▼

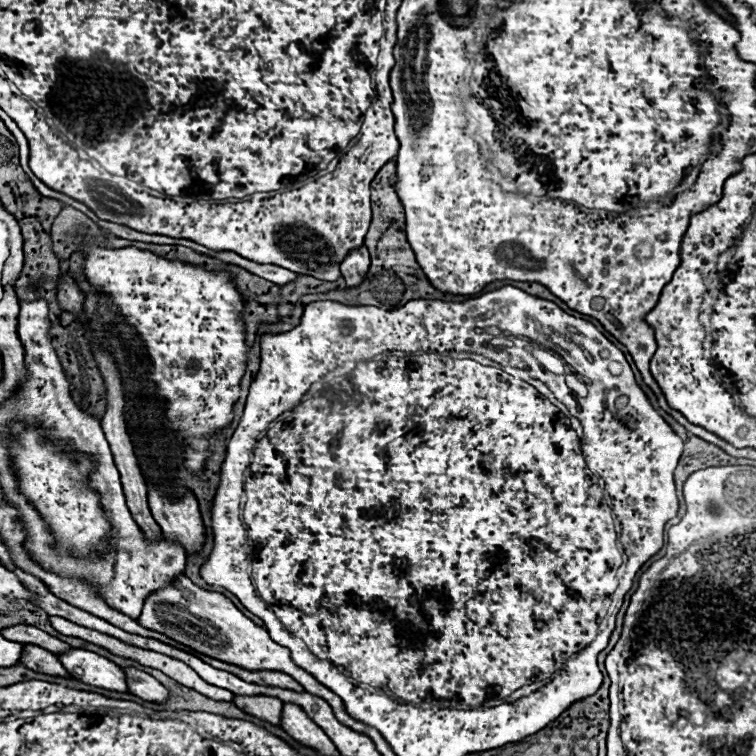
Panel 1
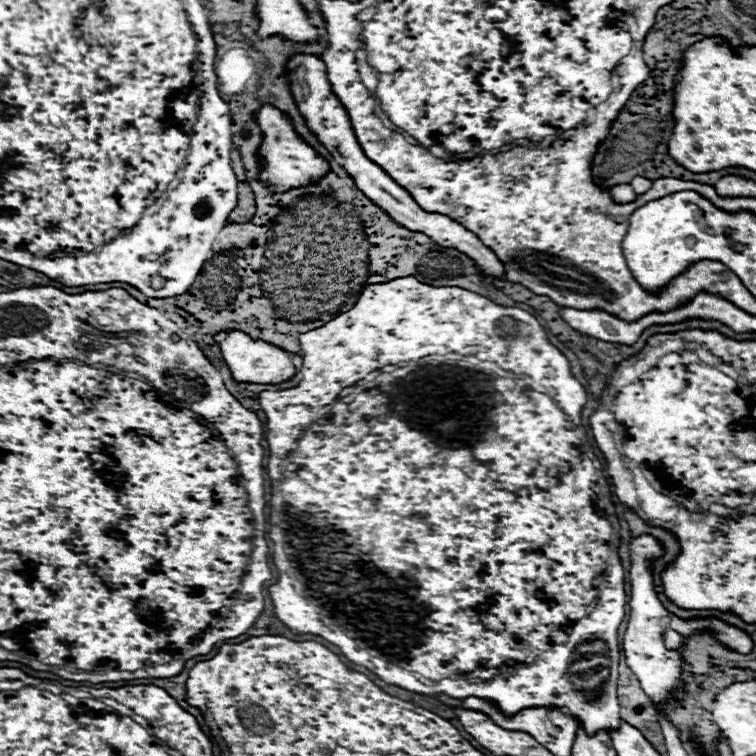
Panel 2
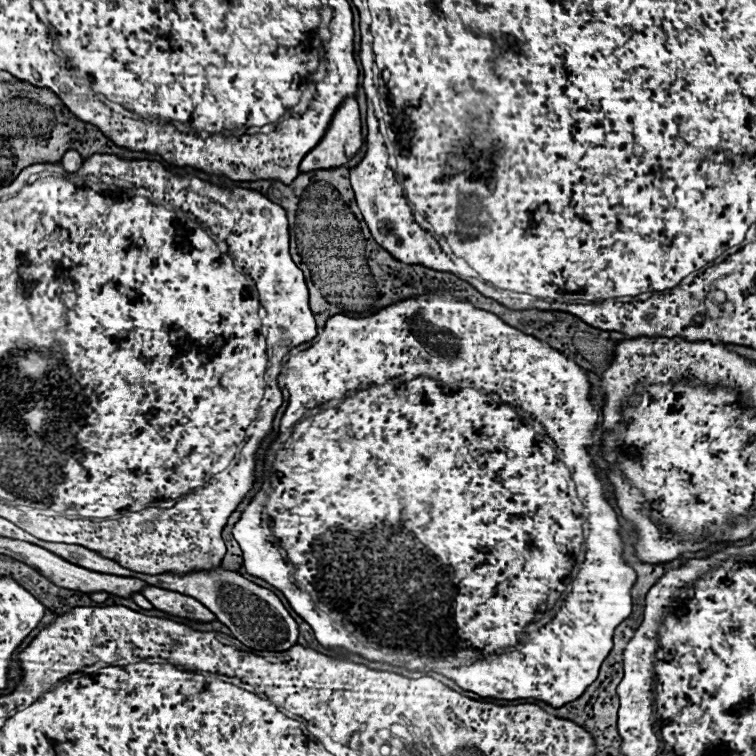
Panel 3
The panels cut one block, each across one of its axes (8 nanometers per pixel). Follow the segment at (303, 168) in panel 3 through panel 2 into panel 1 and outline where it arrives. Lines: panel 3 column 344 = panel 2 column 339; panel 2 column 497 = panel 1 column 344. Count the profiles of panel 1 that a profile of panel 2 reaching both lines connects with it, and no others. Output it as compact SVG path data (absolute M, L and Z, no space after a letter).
M364 246L350 250L346 254L346 258L342 260L342 264L340 264L340 272L342 272L346 284L348 286L360 284L360 280L366 278L368 264L370 264L370 254L368 254L368 250Z

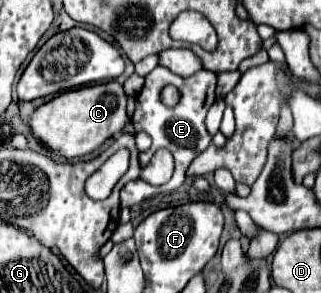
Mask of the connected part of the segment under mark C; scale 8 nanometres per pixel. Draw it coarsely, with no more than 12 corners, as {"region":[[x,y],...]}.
{"region":[[109,81],[63,91],[31,113],[49,151],[73,159],[125,131]]}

▲

> **Directions for this task**: An exact copy of every line above, minus the pictures, is the required output.

> **Solution to this exercise**:
Panel 1
Panel 2
Panel 3
The panels cut one block, each across one of its axes (8 nanometers per pixel). Follow the segment at (303, 168) in panel 3 through panel 2 into panel 1 and outline where it arrives. Lines: panel 3 column 344 = panel 2 column 339; panel 2 column 497 = panel 1 column 344. Count the profiles of panel 1 that a profile of panel 2 reaching both lines connects with it, and no others. Output it as compact SVG path data (absolute M, L and Z, no space after a letter).
M364 246L350 250L346 254L346 258L342 260L342 264L340 264L340 272L342 272L346 284L348 286L360 284L360 280L366 278L368 264L370 264L370 254L368 254L368 250Z

Mask of the connected part of the segment under mark C; scale 8 nanometres per pixel. Draw it coarsely, with no more than 12 corners, as {"region":[[x,y],...]}.
{"region":[[109,81],[63,91],[31,113],[49,151],[73,159],[125,131]]}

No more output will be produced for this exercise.